> [THE TASK]: Where the line containing "c1: 1 -> none" appears in the records below, begin there and repeat each line exactly through the final one, dropping all pictures.

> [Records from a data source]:
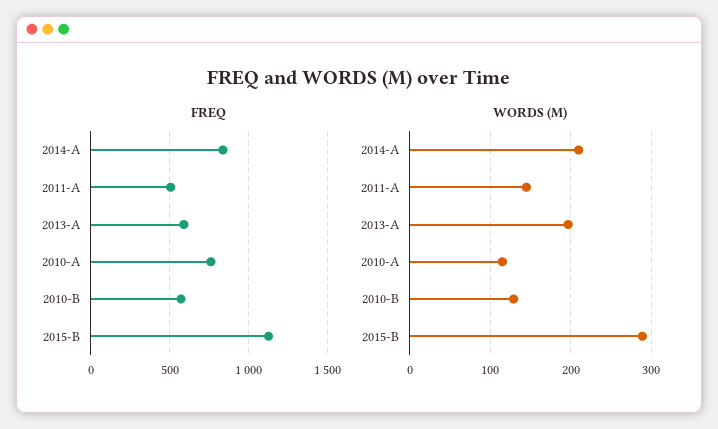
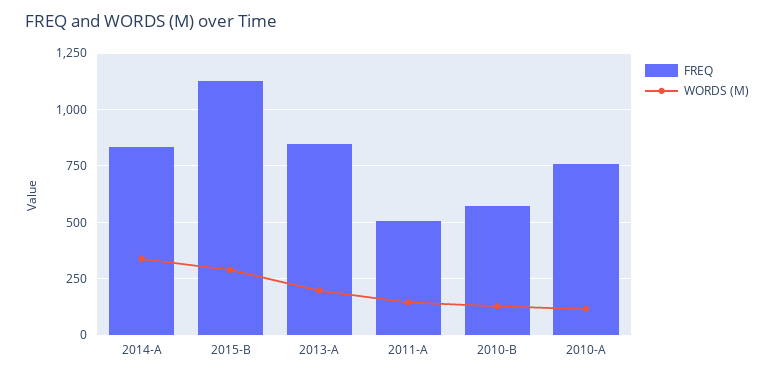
FREQ, 2013-A: 600 -> 850
WORDS (M), 2014-A: 210 -> 350

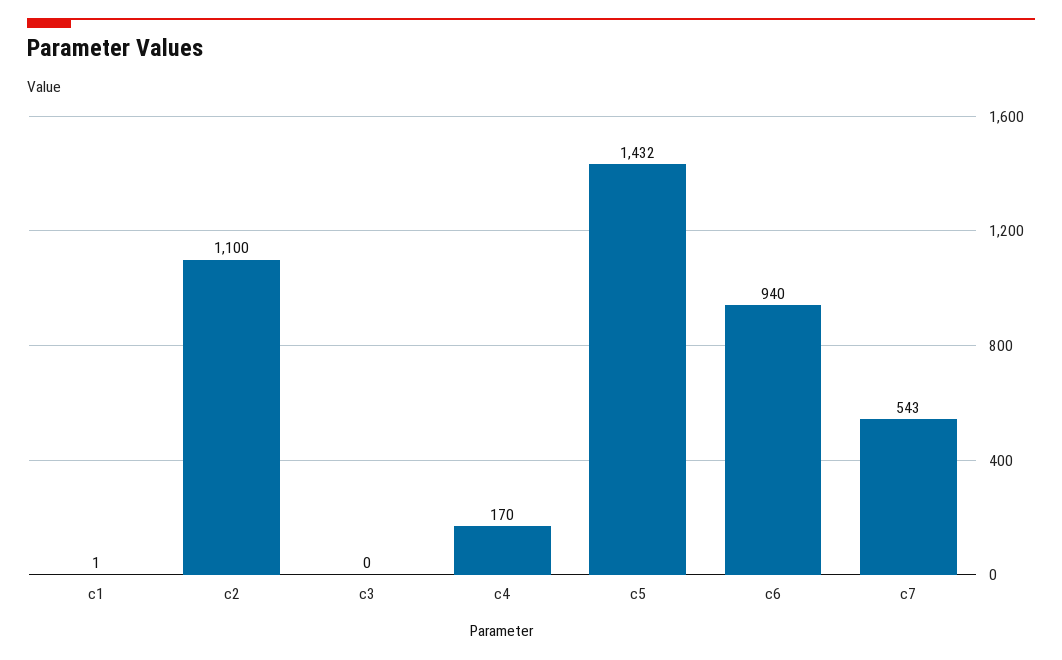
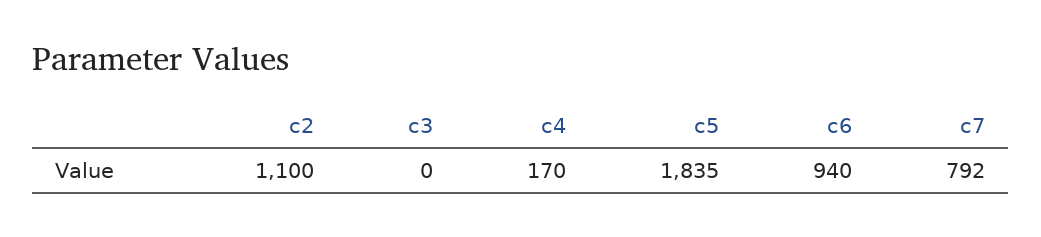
c1: 1 -> none
c5: 1432 -> 1835
c7: 543 -> 792

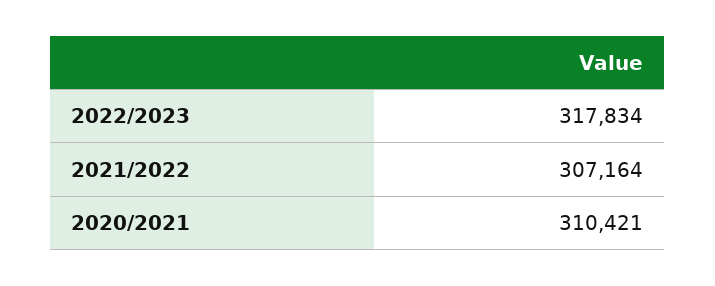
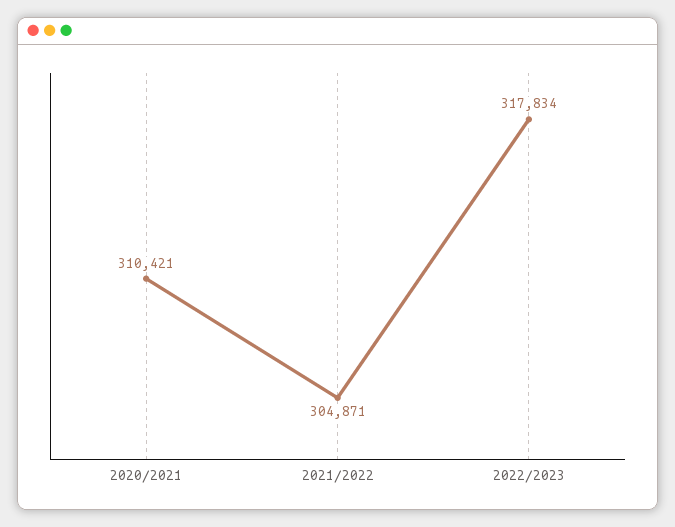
2021/2022: 307164 -> 304871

> [RESPONSE TO THIS EXERCISE]:
c1: 1 -> none
c5: 1432 -> 1835
c7: 543 -> 792

2021/2022: 307164 -> 304871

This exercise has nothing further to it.